Boxen

Poularde und Knockouts: EC lädt zum Dinnerboxen

Karo Murat (re.)  von EC Boxing gegen Travis Reeves (Archivbild)

Karo Murat (re.) von EC Boxing gegen Travis Reeves (Archivbild)

Foto: picture alliance / Photowende

„Night of the Champions“ steigt am Sonnabend in der Sporthalle Hamburg. Chef des Profistalls verspricht hochwertige Kämpfe.

Hamburg.  Knockouts, das weiß Erol Ceylan aus seiner mittlerweile neun Jahre währenden Karriere als Boxpromoter, kann man nicht erzwingen und deshalb auch nicht versprechen. Zwei feste Zusagen traute sich der 46 Jahre alte Chef des Hamburger Profistalls EC Boxing für die „Night of the Champions“ an diesem Sonnabend (acht Kämpfe, erster Gong 18.45 Uhr/Hamburg 1) in der Sporthalle Hamburg dennoch zu machen. „Es gibt hochwertiges Essen und hochwertige Kämpfe“, sagte Ceylan am Donnerstag auf der Pressekonferenz im Hard Rock Café an den Landungsbrücken.

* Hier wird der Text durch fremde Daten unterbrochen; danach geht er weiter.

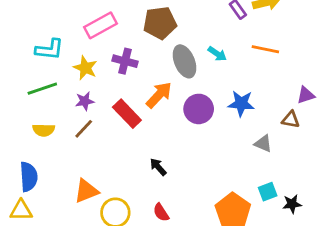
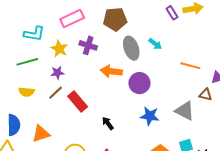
orange line: (265, 49) -> (190, 66), moved
orange arrow: (159, 95) -> (111, 71), turned -130
blue star: (241, 103) -> (150, 116), moved
red rectangle: (127, 114) -> (78, 101), moved
gray triangle: (263, 144) -> (185, 111), size x1.5
orange triangle: (86, 191) -> (41, 134), moved

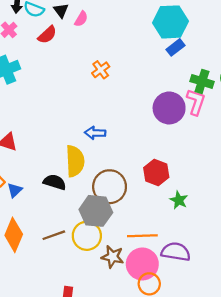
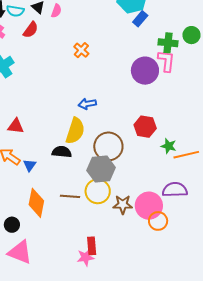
yellow semicircle: (75, 161) -> (75, 131), turned 32
brown line: (54, 235) -> (70, 196), turned 36
orange line: (142, 236) -> (186, 155), moved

Ersteres liegt in der Hand der Spitzenköche Michael Wollenberg und Karlheinz Hauser, die die 800 VIP-Gäste im Innenraum mit einem weihnachtlichen Viergängemenü – Kürbissuppe, Trüffelravioli, Maispoulardenbrust und Schokokuchen – verwöhnen wollen, während es im Ring rund geht. Zweiteres liegt in den Fäusten der drei Hauptkämpfer. Mit Spannung wird vor allem das Schwergewichtsduell zwischen dem rumänischen EC-Hoffnungsträger Christian Hammer (31) und dem Münchner Michael Wallisch (33) erwartet. Für Wallisch, der vor einigen Jahren selbst bei EC unter Vertrag stand und aktuell von Wollenberg gemanagt wird, ist es die letzte Chance, auf dem Weg, sich den Traum von einem WM-Kampf zu erfüllen, einen entscheidenden Schritt voranzukommen.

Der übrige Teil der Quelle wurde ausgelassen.